Given information:
══════════════════════════════
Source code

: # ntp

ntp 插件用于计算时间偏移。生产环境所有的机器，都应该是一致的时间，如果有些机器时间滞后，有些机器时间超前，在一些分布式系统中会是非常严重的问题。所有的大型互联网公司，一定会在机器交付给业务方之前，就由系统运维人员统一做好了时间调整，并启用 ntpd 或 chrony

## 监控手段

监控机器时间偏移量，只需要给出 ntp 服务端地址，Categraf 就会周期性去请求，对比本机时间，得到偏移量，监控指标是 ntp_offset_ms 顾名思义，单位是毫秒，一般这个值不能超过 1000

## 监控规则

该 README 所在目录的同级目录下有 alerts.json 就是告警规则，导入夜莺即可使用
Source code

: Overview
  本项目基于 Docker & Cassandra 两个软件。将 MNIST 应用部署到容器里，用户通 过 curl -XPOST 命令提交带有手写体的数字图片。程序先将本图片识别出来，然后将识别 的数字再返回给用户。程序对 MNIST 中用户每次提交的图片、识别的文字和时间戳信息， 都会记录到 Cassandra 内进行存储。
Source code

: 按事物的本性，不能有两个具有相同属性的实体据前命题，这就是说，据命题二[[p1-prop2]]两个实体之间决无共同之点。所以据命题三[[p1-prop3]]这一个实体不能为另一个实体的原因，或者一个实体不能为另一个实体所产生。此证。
══════════════════════════════
Task requirements: Lay out the lines above as a Markdown table with the columns "Row" and "Line", numbering each nonblank line and leaving out the blank ones.

Exercise result:
| Row | Line |
|---|---|
| 1 | Source code |
| 2 | : # ntp |
| 3 | ntp 插件用于计算时间偏移。生产环境所有的机器，都应该是一致的时间，如果有些机器时间滞后，有些机器时间超前，在一些分布式系统中会是非常严重的问题。所有的大型互联网公司，一定会在机器交付给业务方之前，就由系统运维人员统一做好了时间调整，并启用 ntpd 或 chrony |
| 4 | ## 监控手段 |
| 5 | 监控机器时间偏移量，只需要给出 ntp 服务端地址，Categraf 就会周期性去请求，对比本机时间，得到偏移量，监控指标是 ntp_offset_ms 顾名思义，单位是毫秒，一般这个值不能超过 1000 |
| 6 | ## 监控规则 |
| 7 | 该 README 所在目录的同级目录下有 alerts.json 就是告警规则，导入夜莺即可使用 |
| 8 | Source code |
| 9 | : Overview |
| 10 |   本项目基于 Docker & Cassandra 两个软件。将 MNIST 应用部署到容器里，用户通 过 curl -XPOST 命令提交带有手写体的数字图片。程序先将本图片识别出来，然后将识别 的数字再返回给用户。程序对 MNIST 中用户每次提交的图片、识别的文字和时间戳信息， 都会记录到 Cassandra 内进行存储。 |
| 11 | Source code |
| 12 | : 按事物的本性，不能有两个具有相同属性的实体据前命题，这就是说，据命题二[[p1-prop2]]两个实体之间决无共同之点。所以据命题三[[p1-prop3]]这一个实体不能为另一个实体的原因，或者一个实体不能为另一个实体所产生。此证。 |